ですので、私が企業に対してアドバイス(どんな営業活動をすべきか)をする時は、【この企業ができること、やりたいと思えることで、売上を増やすことが出来るのはどんな方法か?】という視点で考え、経営者と意見交換を重ねます。
私の提案を「それはやれない」「やりたくない」と拒否しても全く気にしませんし、その場合は別の手段を提案します。

しかし、ブログは不特定多数の方に向けて発信する媒体ですので、これから読んで頂く方がそれぞれどのような状況にあるのかが分からない以上、こうした事は叶いません。
ですので、これから提案する内容はあくまで【まずはこのように考えてみてはいかがでしょうか?】というシンプルな内容をまとめたモノだと思ってお読みください。

 

 

 

 

場面は既存客への訪問時

本題に入ります。
場面は売上が激減した既存客にアポが入り、訪問した時です。

あなたの会社をZ社、あなたはZ社のY社長とします。
そして、訪問先の既存客をA社、A社の担当者をBさんとします。

まずはBさんに時間を取って頂いた事へのお礼を丁寧に言いましょう
そして、過去10年の月次の売上の推移(Bさんにお見せする時はそれぞれの年の月次売上の平均値で構いません)、そしてここ半年の月次の売上の推移もBさんに見てもらってください

こちらがそうであったように、Bさんも漠然と『Z社への注文がここ数年減っているかな?』という程度にしか思っていない、或いはZ社に対して無関心でその売上の推移すら全く把握していない場合もあると思います。
ですので、まずは売上の推移をお見せし、「いかがでしょうか?Bさんのイメージ通りでしょうか?」と聞いてもいいと思います。
とにかくどのような形であれ、BさんがZ社についてどの程度認識していて、どの程度気にかけているのかを確認してください。
この事は営業活動においてとても大切なことです。

さて、ここでポイントです。
少し回りくどく感じるかもしれませんが、大事なポイントなのでじっくり解説していきます。

 

 

 

 

 

商談への誤解

まず【商談=お客様を説得し、こちらの要望を通す交渉の場】という認識を捨ててください
商談はそういう場ではありません。
商談は両者(Y社長とBさん)の現状の認識を共有し、立場の違いを確認する場であり、その次のステップとして、その差を埋める作業です。
(もう少し細かく言うと、その差を埋める作業は商談の場で完結する訳でなく、Z社内の調整なども必要となり、商談のための準備と捉えることも出来ます。或いは、社内調整の結果をメールでBさんに知らせることも可能なので、その場合は商談の場を設けることなく、目的を達成することも出来ます。)

 

 

 

例えば、

Z社のY社長の要望『5年前の水準である月100万円の注文が欲しい(現在月30万)』
A社のBさんの本音『現在は他の会社に注文しているため、100万は難しい。だいたい今まで何のフォローもしてなかったのに、ムシがいいじゃないか?』
だとします。

この場合の現状の認識とは、
『A社⇒Z社の注文:
5年前は100万円⇒現在30万という事実。』
立場の違いとは、
『Z社:現在30万円⇒100万にして欲しい
A社:100万は厳しい』

商談とはこれらを明確にし、その上でこの70万円の差を埋めるという話し合いであり、交渉と言うよりは作業であり、売上を増やすための手段の一つに過ぎません。

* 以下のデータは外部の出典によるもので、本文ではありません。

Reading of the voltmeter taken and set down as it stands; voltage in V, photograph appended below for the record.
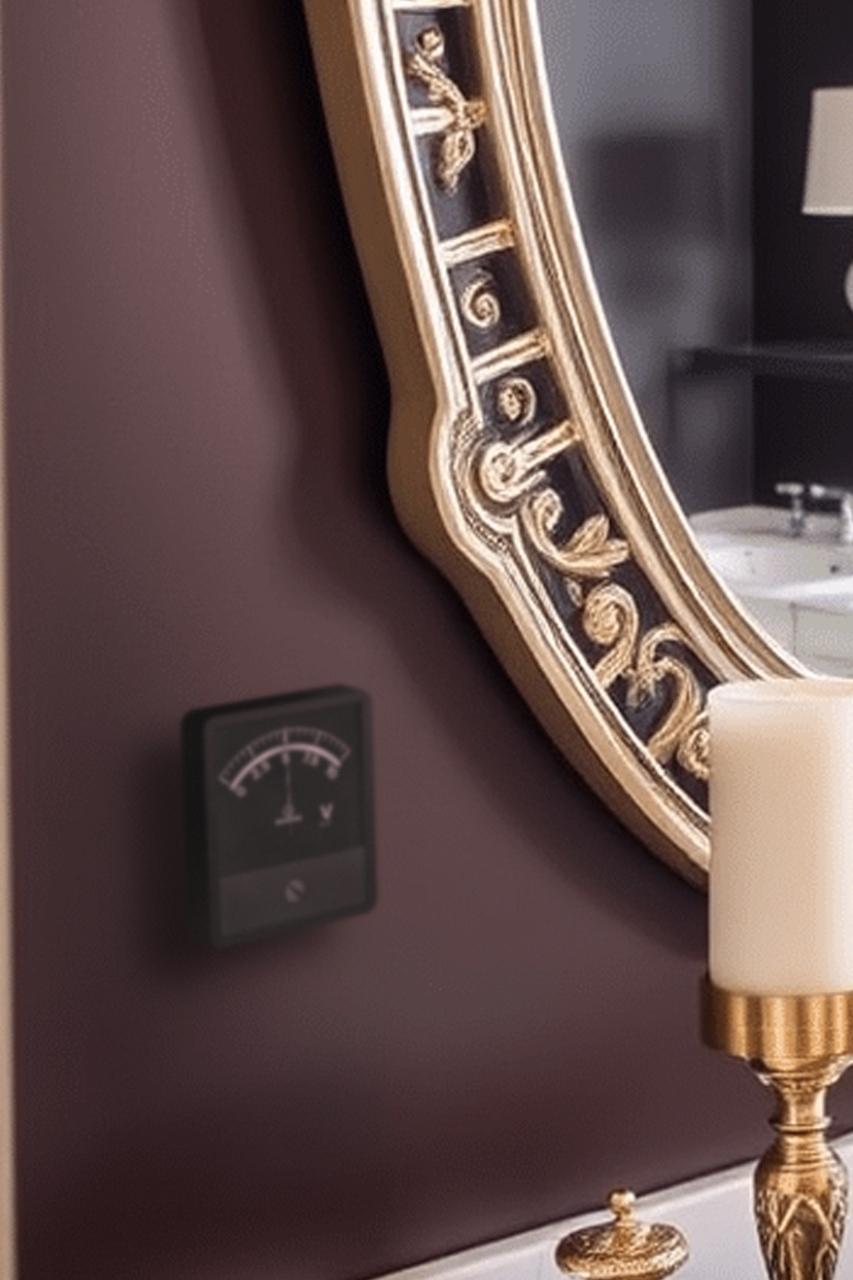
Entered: 5 V
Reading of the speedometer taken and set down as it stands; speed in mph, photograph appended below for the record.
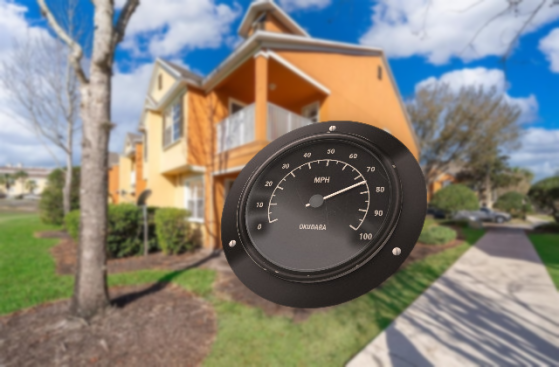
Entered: 75 mph
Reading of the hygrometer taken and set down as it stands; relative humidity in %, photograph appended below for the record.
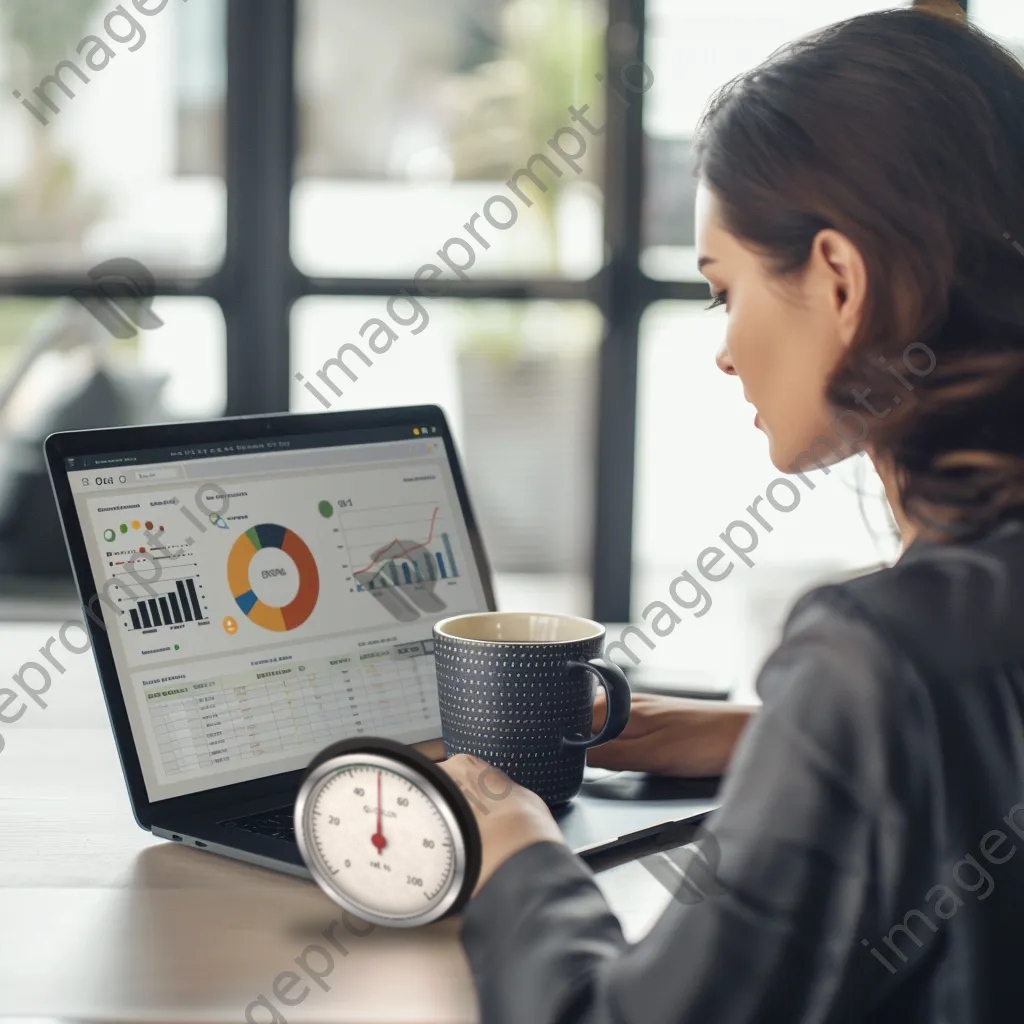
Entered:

そして、その差を埋めるには何が必要なのかを聞き取り、Z社がそれを実現可能なのか(難しいなら代替案を提案してもいいと思います)、もしくは最大限努力してもBさんの要求の一部しか実現できない場合にも少しでも埋めることが出来るのかを確認する場です。
または70万が無理なら、どこまでなら増やすことができるのか、それには何が必要かも聞き取ることです。
何故なら、30万⇒100万なら〇〇がどうしても必要だが、
30万⇒50万なら〇〇までは必要ない。△△程度で十分である、という感じで必要なことが異なるからです。

繰り返しになりますが、これらの一連の流れは交渉であるという意識を捨ててください。
出来るだけ事務的に行ってください。

 

 

 

 

商談の行方を決定づけるモノ

商談とは交渉であり、あらゆる手段やテクニックを使って、相手をコントロールするモノであると思い込んでいる人は多いです。
テレビや小説の世界の影響もあると思いますが、これは誤解です。

何故なら、実際会ってこちらの聞き取りに応じ、いかに協力してくれ、いかに情報を提供してくれ、またこちらの要求を受け入れてくれるかどうかは、実際商談における話し方で決まるのでなく、お会いする前にほとんど決まっています。

お会いすることが決まった時点で、BさんがY社長、もしくはZ社に対して、いかに好感を持っているかでほぼ決まっています。

そして、お会いして対話を重ねていく中において、その好感度が上がるのか、下がるのか、変わらないのかで商談の中でのBさんの反応が決まるだけであって、話し方の巧拙によって左右される部分は少ないです。

ですから、そもそも話術や営業テクニックは必要ありませんし、まして心理戦やゲームではありません

まずはBさんから見て、Y社長が【いかに誠実で好感の持てる人物だと思われるか】がY社長への協力の度合いを決め、商談の行方を最も大きく左右します。

これは余談ですが、営業職の商談や営業活動そのものが上手くいかないのは、実はここをクリアしていないだけという場合がほとんどです。
ですから、商談をうまく自分の意図したところに落とし込もうとするのでなく、お客様から好かれ信頼されることを第一の目的に据えてください。
相手に敬意と感謝を持って接し、例えばBさんから「ここ最近全然フォローしてくれていないじゃないか?」などとZ社の至らぬ点の指摘があった場合にはY社長は素直に謝るべきです。

その上で、可能な範囲で売上が激減した原因を聞きましょう。
相手が言葉を濁した場合は、無理に聞く必要はありません。
それを話してくれるまで、また再訪すればいいだけの事です
最後にこうした場を設けてくれた事への感謝の気持ちを今一度Bさんに伝え、『では、また伺います』と再訪を約束しましょう。
これだけでも大きな前進です。

初めての訪問で、売上が激減している理由やBさんのX社への要望が明らかになる場合も勿論あります。
その場合は自社の問題点や課題が分かったら終わりではありません。
解決できるなら、すぐに対応してください。
仮に到底対応できない要望や課題を突き付けられたとしても、教えてくれたことへの御礼を忘れてはいけません。
どんな状況になろうと、営業活動の第一歩を踏み出すことができたと満足してください。

 

 

 

 

営業活動(商談)の順番とは

相手に誠実で好感の持てる人物であると認めてもらう。
現状の認識と立場の違いを共有する。
立場の違いを埋めるのは何が必要かを聞き取りする。
立場を埋める作業を行う

であって、順番を間違っていけません。
今、目の前にいるお客様と自分の関係がどの段階にあるのかを確認しながら、次の行動を決めてください。

 

 

 

 

まとめ

お会いするのはあくまでスタート。
まずはお客様から誠実で好感の持てる人物であると信頼されることを最初のテーマとしてください。
そして、じっくり時間をかけて次へのステップに進んでください。